What you will do: Every record here needs to be duplicated exactly.

Dataset content:
----------------
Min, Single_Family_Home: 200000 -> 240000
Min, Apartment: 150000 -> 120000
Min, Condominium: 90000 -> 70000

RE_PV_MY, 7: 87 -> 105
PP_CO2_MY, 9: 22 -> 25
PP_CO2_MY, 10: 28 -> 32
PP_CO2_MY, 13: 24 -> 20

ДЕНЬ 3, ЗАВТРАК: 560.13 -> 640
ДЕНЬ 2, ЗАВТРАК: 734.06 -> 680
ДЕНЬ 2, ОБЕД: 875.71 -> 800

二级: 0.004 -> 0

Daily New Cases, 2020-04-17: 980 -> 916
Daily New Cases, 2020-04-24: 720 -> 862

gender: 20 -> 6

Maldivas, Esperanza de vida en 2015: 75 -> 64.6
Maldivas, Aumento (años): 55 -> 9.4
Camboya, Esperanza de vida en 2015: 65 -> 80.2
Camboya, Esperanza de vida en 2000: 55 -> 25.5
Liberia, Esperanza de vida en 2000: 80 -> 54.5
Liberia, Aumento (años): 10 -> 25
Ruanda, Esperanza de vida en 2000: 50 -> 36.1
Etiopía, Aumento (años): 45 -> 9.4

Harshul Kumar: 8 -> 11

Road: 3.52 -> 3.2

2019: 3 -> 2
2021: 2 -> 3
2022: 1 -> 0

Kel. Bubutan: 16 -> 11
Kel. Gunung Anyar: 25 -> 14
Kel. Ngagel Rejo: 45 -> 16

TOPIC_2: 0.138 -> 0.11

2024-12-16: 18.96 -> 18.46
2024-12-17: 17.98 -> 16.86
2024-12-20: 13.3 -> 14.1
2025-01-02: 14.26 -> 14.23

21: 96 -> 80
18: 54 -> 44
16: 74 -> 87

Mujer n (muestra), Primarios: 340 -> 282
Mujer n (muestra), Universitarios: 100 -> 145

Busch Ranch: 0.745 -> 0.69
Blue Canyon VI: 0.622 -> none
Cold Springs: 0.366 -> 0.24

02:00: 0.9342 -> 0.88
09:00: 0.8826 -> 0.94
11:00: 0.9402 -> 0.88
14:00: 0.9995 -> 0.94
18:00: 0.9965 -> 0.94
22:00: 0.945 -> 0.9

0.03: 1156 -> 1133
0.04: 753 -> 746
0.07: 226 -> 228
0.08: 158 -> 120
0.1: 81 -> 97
----------------
Output below:
Min, Single_Family_Home: 200000 -> 240000
Min, Apartment: 150000 -> 120000
Min, Condominium: 90000 -> 70000

RE_PV_MY, 7: 87 -> 105
PP_CO2_MY, 9: 22 -> 25
PP_CO2_MY, 10: 28 -> 32
PP_CO2_MY, 13: 24 -> 20

ДЕНЬ 3, ЗАВТРАК: 560.13 -> 640
ДЕНЬ 2, ЗАВТРАК: 734.06 -> 680
ДЕНЬ 2, ОБЕД: 875.71 -> 800

二级: 0.004 -> 0

Daily New Cases, 2020-04-17: 980 -> 916
Daily New Cases, 2020-04-24: 720 -> 862

gender: 20 -> 6

Maldivas, Esperanza de vida en 2015: 75 -> 64.6
Maldivas, Aumento (años): 55 -> 9.4
Camboya, Esperanza de vida en 2015: 65 -> 80.2
Camboya, Esperanza de vida en 2000: 55 -> 25.5
Liberia, Esperanza de vida en 2000: 80 -> 54.5
Liberia, Aumento (años): 10 -> 25
Ruanda, Esperanza de vida en 2000: 50 -> 36.1
Etiopía, Aumento (años): 45 -> 9.4

Harshul Kumar: 8 -> 11

Road: 3.52 -> 3.2

2019: 3 -> 2
2021: 2 -> 3
2022: 1 -> 0

Kel. Bubutan: 16 -> 11
Kel. Gunung Anyar: 25 -> 14
Kel. Ngagel Rejo: 45 -> 16

TOPIC_2: 0.138 -> 0.11

2024-12-16: 18.96 -> 18.46
2024-12-17: 17.98 -> 16.86
2024-12-20: 13.3 -> 14.1
2025-01-02: 14.26 -> 14.23

21: 96 -> 80
18: 54 -> 44
16: 74 -> 87

Mujer n (muestra), Primarios: 340 -> 282
Mujer n (muestra), Universitarios: 100 -> 145

Busch Ranch: 0.745 -> 0.69
Blue Canyon VI: 0.622 -> none
Cold Springs: 0.366 -> 0.24

02:00: 0.9342 -> 0.88
09:00: 0.8826 -> 0.94
11:00: 0.9402 -> 0.88
14:00: 0.9995 -> 0.94
18:00: 0.9965 -> 0.94
22:00: 0.945 -> 0.9

0.03: 1156 -> 1133
0.04: 753 -> 746
0.07: 226 -> 228
0.08: 158 -> 120
0.1: 81 -> 97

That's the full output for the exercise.